Выходя из квартиры, я в качестве символической церемонии, знаменующей мой уход из дома, прихватил с собой фотоаппарат брата. По-детски наивно я думал, что, поскольку фотоаппарат очень дорог брату, поскольку это даже больше, чем просто вещь для него, то, забрав фотоаппарат, я смогу отнять у брата что-то очень дорогое, смогу оторвать и унести с собой кусочек его души. Ведь фотоаппарат был его глазами, был его словом. Зоркими глазами и правдивым словом. Без фотоаппарата он не мог ничего увидеть, не мог ничего высказать. Нетрудно себе представить, как он будет расстроен, взволнован, шокирован, когда обнаружит пропажу. Уходя из дома с фотоаппаратом, с его глазами и словом, я сжигал мосты, обратной дороги мне не было. Отрезав пути к отступлению, я сам себя назначил боевым генералом, которому остается только решительно атаковать. Кроме того, фотоаппарат был дорогой и мог принести мне реальную пользу, когда я уйду. Выходя из дома с фотоаппаратом брата на плече, я несколько раз ухмыльнулся. От необъяснимого удовольствия легонько щекотало плечо, по всему телу бегали мурашки.
Хозяин магазина техники был более чем доволен. Разглядывая фотоаппарат со всех сторон, он спрашивал, не жалко ли мне расставаться с такой драгоценностью, а у самого слюнки уже так и текли. Вещь и вправду была стоящая: мать купила фотоаппарат по просьбе брата во время поездки в Японию, это был Никон FM2, потом к нему еще докупили объектив 135 на 200 миллиметров. Было сразу видно, что это аппарат для профессионалов. Вместо того чтобы назвать цену, продавец осторожно поинтересовался, сколько я хочу получить за фотоаппарат, было видно, что он хочет быть вежливым со мной. Но он ошибался во мне — я ни черта не знал про фотоаппараты и мне было плевать на его дружелюбие. С полным безразличием я сказал, что возьму столько, сколько он заплатит. Наверно, в тот момент со стороны казалось, что я очень страдаю. Видимо, мое выражение лица внушило ему жалость, и он решил, что я переживаю, потому что должен расстаться с тем, что для меня чуть ли не дороже жизни. Последовали дежурные слова похвалы — мол, вы так аккуратно обращались с фотоаппаратом, он как новенький — продавец пытался продемонстрировать сочувствие. Повторяя, что пользовался ли я камерой или нет — на цену это почти не влияет, он назвал кругленькую сумму, которую готов был отдать. Оказалось гораздо больше, чем я ожидал. Я еле сдержался, чтобы вслух не высказать своего удивления. Но тут же сориентировался в ситуации и печально кивнул, изображая фаната фотографии, расстающегося со своим фотоаппаратом, который берег как зеницу ока. Мой собеседник сориентировался не хуже меня и открыл кассу, изо всех сил стараясь показать, что он понимает мои чувства. Мы оба играли, как в пьесе. Интересно, бывают люди, которые не играют? Разве могло быть по-другому, если мой собеседник заранее распределил роли, и мне оставалось лишь говорить соответствующий текст? Наша жизнь один сплошной спектакль.
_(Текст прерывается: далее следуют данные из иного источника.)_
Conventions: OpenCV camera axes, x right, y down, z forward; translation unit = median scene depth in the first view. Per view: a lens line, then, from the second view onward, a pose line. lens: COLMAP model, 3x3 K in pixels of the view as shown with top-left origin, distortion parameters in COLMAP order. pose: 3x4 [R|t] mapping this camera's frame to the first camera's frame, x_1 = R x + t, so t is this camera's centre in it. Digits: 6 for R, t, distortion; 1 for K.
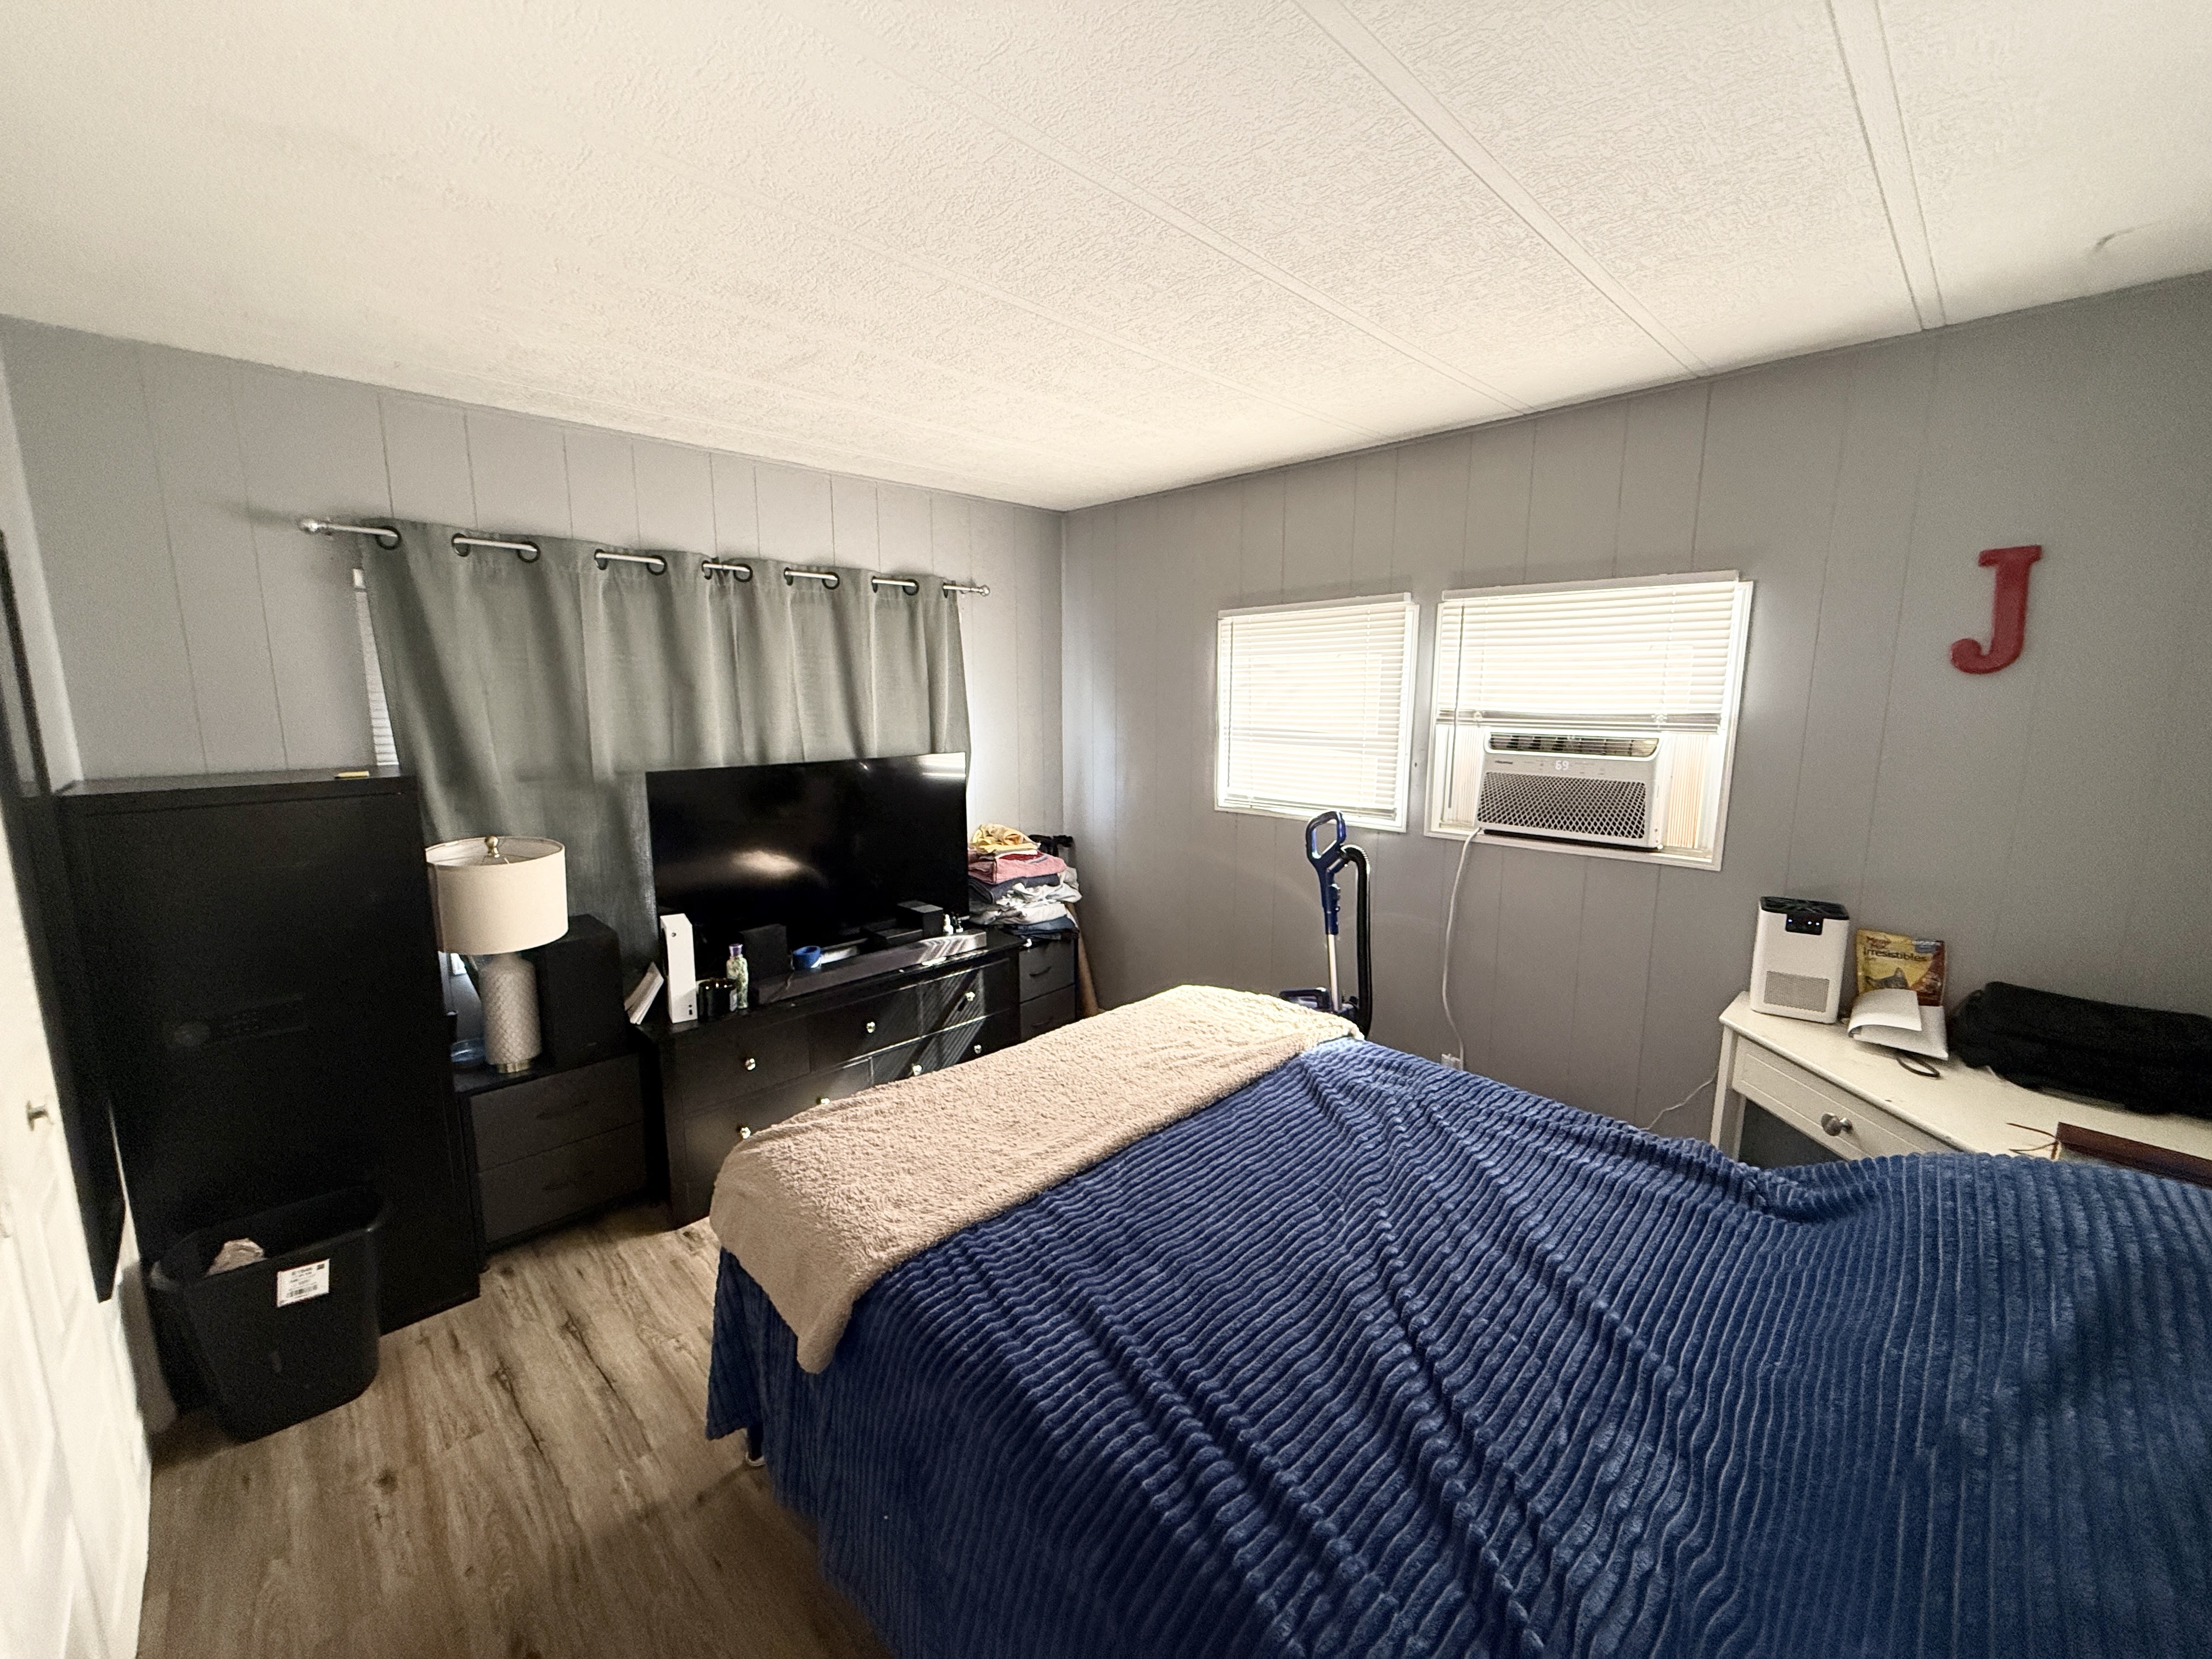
lens RADIAL K [[884.6, 0, 1107.1], [0, 884.6, 831.3], [0, 0, 1]] dist [0.000064, 0.000676]
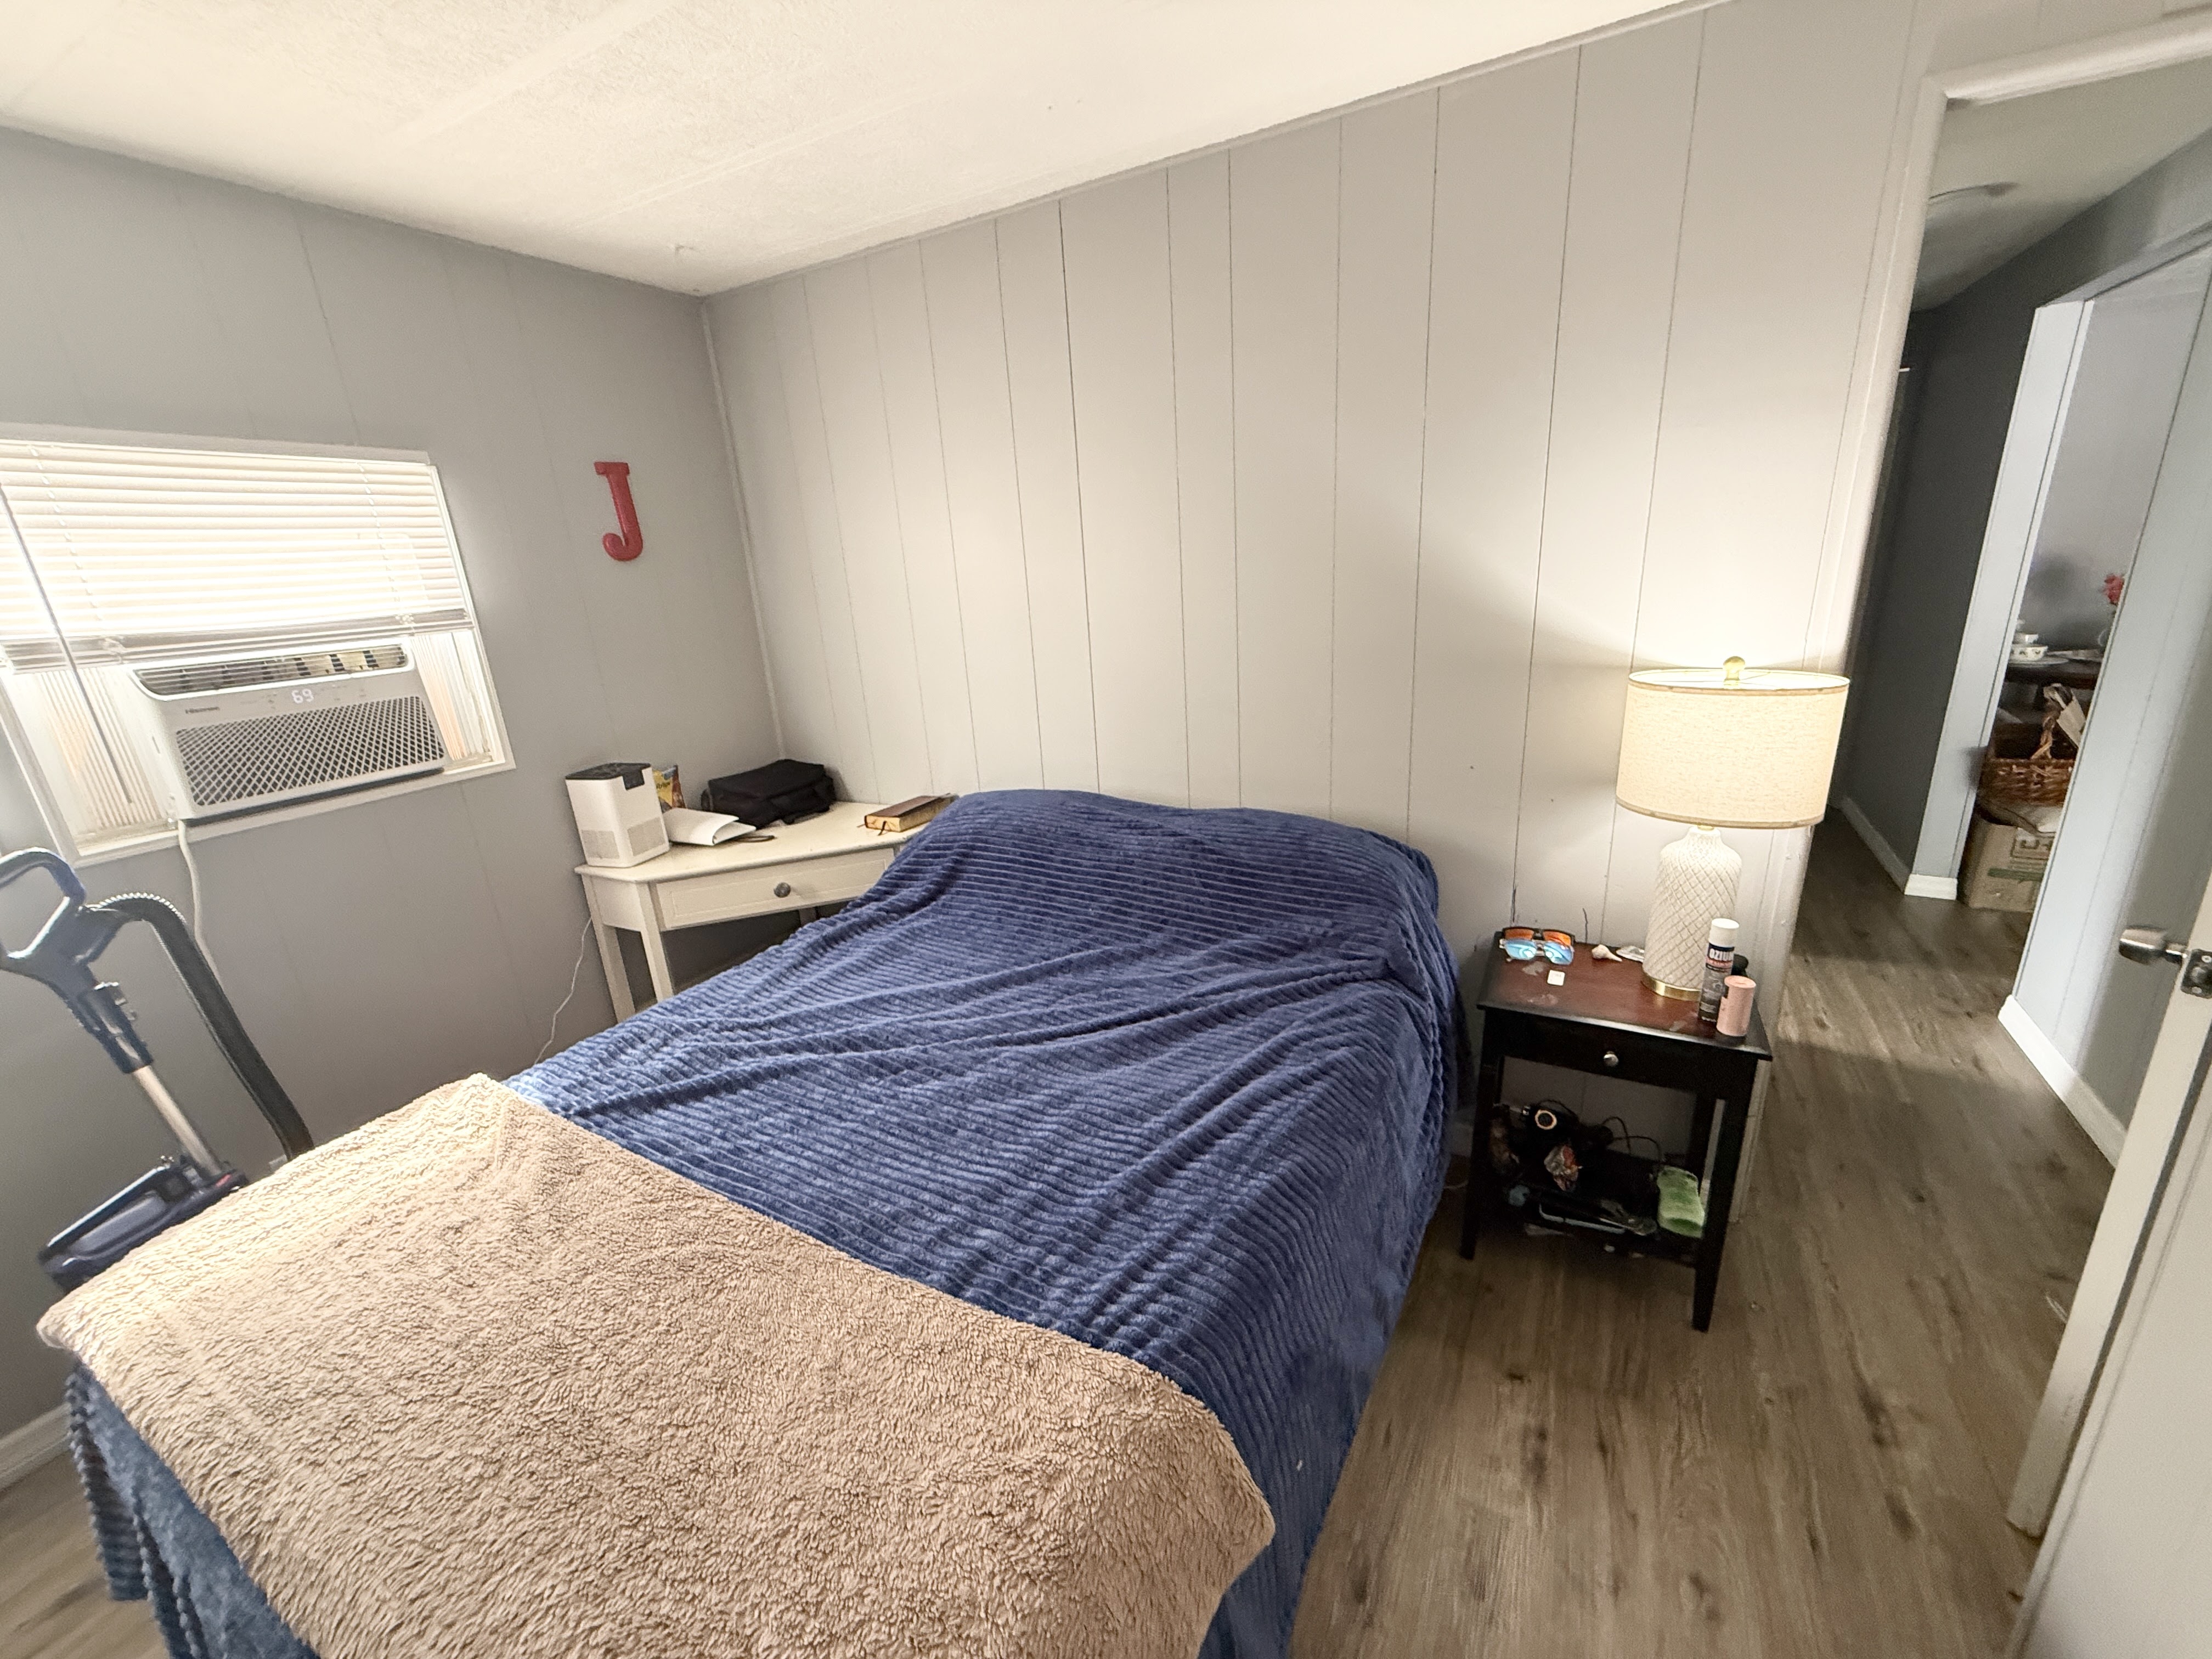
lens RADIAL K [[884.6, 0, 1107.1], [0, 884.6, 831.3], [0, 0, 1]] dist [0.000064, 0.000676]
pose [[-0.286154, -0.270023, 0.919350, -0.469973], [0.213200, 0.917476, 0.335832, -0.089284], [-0.934164, 0.292105, -0.204971, 0.648868]]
Прежде чем отдать мне деньги, продавец спросил мое имя и номер телефона — чистая формальность, но вдруг пригодится. Ну что ж, эта часть пьесы была несложной, я не стал отказывать ему.
— Конечно.
Я взял протянутую мне бухгалтерскую книгу и записал наш домашний адрес — немного поколебавшись, вместо своего имени я вписал туда имя брата и его номер. Тайно продать вещь, принадлежащую брату, дело неблаговидное, но врать даже об имени владельца казалось мне уже полным абсурдом. Как будто в подтверждение того, что его просьба была лишь формальностью, продавец, даже не взглянув в книгу, отдал мне деньги.